- Opening Delimiter -
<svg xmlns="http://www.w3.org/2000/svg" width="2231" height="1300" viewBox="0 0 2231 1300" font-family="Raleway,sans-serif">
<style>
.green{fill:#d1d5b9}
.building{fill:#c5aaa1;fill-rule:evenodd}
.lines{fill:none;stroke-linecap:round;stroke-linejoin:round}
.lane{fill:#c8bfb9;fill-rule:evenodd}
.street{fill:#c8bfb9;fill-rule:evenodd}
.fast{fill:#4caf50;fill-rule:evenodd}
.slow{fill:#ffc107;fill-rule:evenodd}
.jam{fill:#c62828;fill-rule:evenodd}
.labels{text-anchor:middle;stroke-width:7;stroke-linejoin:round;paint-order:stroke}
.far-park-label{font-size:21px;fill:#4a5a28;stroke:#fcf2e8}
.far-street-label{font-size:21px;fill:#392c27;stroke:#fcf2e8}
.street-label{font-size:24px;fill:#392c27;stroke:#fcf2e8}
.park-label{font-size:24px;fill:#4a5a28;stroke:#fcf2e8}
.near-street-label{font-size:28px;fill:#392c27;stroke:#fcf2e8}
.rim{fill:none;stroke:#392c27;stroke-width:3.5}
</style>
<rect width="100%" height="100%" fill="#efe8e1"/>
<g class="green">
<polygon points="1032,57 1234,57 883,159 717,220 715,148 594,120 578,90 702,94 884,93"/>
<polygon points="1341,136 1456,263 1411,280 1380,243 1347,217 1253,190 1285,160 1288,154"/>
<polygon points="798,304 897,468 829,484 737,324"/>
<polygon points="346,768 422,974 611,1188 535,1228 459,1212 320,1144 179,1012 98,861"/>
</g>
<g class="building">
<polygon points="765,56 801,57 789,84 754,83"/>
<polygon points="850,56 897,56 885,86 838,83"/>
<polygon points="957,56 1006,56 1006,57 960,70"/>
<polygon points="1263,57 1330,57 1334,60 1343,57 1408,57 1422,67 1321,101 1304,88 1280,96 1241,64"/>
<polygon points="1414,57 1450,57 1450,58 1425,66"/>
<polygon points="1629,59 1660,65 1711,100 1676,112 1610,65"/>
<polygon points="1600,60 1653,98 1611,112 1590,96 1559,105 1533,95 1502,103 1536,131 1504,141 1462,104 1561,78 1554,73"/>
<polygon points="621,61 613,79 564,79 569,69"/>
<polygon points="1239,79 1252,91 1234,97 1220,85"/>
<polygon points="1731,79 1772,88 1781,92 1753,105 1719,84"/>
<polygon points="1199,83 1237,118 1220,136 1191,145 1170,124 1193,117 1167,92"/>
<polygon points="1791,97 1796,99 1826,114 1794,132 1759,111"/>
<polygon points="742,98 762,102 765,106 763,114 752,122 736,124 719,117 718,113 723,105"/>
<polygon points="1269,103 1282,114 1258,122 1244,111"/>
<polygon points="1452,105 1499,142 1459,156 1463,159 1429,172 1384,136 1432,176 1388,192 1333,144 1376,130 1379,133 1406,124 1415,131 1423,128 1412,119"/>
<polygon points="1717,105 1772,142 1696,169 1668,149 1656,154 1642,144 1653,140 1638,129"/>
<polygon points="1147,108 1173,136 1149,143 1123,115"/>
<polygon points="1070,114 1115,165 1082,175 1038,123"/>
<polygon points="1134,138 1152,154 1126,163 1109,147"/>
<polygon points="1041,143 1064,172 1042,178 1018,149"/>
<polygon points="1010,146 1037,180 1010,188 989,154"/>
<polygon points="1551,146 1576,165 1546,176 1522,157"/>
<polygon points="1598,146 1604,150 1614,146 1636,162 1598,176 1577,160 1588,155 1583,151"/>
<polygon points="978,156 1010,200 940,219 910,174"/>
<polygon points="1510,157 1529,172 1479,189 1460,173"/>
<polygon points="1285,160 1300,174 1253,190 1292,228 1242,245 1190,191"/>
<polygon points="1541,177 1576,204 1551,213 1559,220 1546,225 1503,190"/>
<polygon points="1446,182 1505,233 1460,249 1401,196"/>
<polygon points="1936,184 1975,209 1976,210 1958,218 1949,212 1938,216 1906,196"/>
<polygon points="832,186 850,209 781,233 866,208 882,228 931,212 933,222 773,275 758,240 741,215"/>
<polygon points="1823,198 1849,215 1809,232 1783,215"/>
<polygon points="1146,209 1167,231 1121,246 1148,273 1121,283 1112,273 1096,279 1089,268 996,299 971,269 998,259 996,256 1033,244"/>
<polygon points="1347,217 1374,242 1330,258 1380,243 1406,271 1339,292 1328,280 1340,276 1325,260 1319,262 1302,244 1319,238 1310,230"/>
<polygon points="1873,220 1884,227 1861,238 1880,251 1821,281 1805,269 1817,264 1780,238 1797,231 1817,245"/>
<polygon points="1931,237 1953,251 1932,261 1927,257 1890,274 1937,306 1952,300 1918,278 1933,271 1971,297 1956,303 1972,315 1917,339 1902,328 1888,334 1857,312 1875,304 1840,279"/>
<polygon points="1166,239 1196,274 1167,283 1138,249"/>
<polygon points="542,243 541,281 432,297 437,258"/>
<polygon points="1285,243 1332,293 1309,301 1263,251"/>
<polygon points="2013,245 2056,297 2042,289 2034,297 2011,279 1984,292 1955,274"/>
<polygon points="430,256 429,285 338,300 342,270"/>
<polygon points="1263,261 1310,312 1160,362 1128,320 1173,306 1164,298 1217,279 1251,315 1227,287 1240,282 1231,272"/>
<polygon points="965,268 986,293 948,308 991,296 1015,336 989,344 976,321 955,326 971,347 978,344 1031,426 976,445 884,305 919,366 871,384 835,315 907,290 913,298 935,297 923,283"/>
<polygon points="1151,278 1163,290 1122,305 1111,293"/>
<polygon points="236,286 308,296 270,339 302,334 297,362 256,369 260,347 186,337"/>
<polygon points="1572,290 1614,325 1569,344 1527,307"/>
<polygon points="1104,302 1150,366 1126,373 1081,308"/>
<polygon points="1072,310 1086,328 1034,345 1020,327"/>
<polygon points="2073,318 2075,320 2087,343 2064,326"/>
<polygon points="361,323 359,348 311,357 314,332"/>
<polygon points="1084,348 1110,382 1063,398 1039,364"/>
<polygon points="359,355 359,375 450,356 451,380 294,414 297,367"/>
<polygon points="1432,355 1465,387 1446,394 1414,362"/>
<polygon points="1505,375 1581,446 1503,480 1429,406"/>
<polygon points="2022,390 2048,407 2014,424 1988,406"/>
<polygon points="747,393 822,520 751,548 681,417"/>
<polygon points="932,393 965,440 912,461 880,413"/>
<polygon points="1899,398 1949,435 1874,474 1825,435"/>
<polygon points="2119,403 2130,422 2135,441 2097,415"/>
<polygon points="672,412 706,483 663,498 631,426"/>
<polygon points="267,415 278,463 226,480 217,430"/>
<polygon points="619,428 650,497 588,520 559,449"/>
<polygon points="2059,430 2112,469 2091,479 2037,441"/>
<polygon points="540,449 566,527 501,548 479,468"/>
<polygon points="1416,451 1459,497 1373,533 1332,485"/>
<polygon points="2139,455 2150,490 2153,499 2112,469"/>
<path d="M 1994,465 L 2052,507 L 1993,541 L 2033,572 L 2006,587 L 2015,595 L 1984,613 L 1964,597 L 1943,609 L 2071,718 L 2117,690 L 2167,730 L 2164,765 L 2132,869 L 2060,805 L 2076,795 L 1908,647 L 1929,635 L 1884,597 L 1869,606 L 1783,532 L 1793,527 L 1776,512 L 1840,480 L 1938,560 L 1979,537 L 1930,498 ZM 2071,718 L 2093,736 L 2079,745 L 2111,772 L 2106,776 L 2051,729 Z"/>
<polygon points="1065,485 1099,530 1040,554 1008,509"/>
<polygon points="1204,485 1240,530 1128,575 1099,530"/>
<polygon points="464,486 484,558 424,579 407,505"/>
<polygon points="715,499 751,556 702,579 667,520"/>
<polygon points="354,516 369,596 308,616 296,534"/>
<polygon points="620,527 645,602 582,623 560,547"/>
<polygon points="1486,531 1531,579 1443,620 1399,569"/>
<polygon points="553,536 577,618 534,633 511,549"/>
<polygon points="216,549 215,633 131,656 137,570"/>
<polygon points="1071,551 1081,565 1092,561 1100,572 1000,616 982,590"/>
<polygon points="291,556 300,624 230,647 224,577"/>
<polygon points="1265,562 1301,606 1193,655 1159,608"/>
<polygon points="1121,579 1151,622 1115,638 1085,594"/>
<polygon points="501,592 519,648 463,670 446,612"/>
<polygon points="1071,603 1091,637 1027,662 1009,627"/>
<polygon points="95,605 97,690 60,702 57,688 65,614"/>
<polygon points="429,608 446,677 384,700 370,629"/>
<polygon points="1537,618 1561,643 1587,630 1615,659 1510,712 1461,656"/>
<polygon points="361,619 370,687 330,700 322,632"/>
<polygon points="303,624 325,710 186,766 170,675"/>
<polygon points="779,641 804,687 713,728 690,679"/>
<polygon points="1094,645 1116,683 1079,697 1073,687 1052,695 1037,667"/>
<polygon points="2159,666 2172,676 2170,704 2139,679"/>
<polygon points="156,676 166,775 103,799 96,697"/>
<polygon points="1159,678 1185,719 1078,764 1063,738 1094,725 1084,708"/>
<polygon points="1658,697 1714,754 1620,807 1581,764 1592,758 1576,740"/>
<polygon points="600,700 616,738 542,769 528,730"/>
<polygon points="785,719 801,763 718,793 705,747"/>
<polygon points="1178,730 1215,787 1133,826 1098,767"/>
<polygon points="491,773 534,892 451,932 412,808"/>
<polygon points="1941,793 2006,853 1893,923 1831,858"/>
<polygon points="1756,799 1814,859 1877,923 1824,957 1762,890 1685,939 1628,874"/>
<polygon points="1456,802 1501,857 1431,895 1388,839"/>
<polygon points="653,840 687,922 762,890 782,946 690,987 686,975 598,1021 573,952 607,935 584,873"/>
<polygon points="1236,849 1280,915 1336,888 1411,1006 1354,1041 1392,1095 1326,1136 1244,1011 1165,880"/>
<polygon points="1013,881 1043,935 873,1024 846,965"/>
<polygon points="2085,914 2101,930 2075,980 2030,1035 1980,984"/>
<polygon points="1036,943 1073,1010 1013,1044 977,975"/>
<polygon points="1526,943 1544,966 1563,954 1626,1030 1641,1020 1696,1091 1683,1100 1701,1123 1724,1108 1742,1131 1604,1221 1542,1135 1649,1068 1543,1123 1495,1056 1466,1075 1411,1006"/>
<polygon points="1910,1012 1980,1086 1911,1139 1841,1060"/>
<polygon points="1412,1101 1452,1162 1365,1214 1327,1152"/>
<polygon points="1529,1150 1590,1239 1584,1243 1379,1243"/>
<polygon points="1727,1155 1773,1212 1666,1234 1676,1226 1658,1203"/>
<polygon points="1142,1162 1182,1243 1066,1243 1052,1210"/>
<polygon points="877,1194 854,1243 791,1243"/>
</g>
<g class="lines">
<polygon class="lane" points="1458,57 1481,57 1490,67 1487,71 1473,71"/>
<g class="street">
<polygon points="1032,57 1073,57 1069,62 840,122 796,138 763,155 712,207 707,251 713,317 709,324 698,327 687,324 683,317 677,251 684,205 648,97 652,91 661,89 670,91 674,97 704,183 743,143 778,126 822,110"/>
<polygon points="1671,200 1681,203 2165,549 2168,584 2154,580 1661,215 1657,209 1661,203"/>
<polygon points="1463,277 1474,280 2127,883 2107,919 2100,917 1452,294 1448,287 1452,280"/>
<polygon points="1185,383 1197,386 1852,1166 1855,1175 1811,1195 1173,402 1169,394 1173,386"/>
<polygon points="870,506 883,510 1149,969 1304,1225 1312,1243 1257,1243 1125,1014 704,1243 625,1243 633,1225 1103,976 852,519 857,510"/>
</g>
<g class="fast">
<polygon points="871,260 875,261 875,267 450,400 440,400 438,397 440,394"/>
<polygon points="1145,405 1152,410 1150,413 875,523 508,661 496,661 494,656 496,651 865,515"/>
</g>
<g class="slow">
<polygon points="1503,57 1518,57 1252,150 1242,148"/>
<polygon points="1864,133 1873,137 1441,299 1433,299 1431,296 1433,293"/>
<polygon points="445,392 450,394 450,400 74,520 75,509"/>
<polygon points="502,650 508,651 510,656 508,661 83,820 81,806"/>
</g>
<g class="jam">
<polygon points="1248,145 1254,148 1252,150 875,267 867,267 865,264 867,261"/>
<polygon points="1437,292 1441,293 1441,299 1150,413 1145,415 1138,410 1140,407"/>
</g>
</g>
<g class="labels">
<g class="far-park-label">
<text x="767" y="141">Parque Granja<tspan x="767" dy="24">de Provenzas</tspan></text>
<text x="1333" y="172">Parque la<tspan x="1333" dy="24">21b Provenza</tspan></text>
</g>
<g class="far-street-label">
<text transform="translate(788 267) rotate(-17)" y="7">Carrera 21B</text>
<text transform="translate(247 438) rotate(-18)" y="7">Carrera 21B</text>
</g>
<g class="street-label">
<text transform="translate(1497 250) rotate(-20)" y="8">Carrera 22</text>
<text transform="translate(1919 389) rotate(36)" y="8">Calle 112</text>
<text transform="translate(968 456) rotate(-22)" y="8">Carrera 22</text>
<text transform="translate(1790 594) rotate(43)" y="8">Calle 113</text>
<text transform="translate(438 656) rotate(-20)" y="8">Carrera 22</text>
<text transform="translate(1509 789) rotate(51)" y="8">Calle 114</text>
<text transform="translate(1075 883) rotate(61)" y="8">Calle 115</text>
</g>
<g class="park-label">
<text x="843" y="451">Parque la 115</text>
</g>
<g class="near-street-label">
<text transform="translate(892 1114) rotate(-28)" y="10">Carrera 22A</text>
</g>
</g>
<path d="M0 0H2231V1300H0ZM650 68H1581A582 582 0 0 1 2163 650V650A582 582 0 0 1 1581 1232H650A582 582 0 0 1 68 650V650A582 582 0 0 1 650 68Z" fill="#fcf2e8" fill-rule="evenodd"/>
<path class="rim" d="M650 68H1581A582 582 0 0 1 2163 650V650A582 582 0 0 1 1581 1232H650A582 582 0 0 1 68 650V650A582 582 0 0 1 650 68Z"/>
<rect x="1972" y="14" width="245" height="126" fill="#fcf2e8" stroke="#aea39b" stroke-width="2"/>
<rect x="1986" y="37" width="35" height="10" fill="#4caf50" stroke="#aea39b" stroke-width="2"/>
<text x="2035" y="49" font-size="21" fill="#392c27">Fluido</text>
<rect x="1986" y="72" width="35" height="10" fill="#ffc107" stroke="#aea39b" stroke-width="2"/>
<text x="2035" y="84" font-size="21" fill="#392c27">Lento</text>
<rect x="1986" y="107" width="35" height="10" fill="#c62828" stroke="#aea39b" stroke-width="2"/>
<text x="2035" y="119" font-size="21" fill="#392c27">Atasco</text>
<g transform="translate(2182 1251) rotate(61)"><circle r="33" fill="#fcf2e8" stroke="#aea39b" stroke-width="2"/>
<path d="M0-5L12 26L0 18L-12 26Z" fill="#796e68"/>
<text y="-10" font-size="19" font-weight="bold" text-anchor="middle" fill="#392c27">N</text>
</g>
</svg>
- Closing Delimiter -
Line count for the string "anchor": state how many lines in the data contain it, and output nothing else.

REPLY TO THE EXERCISE:
2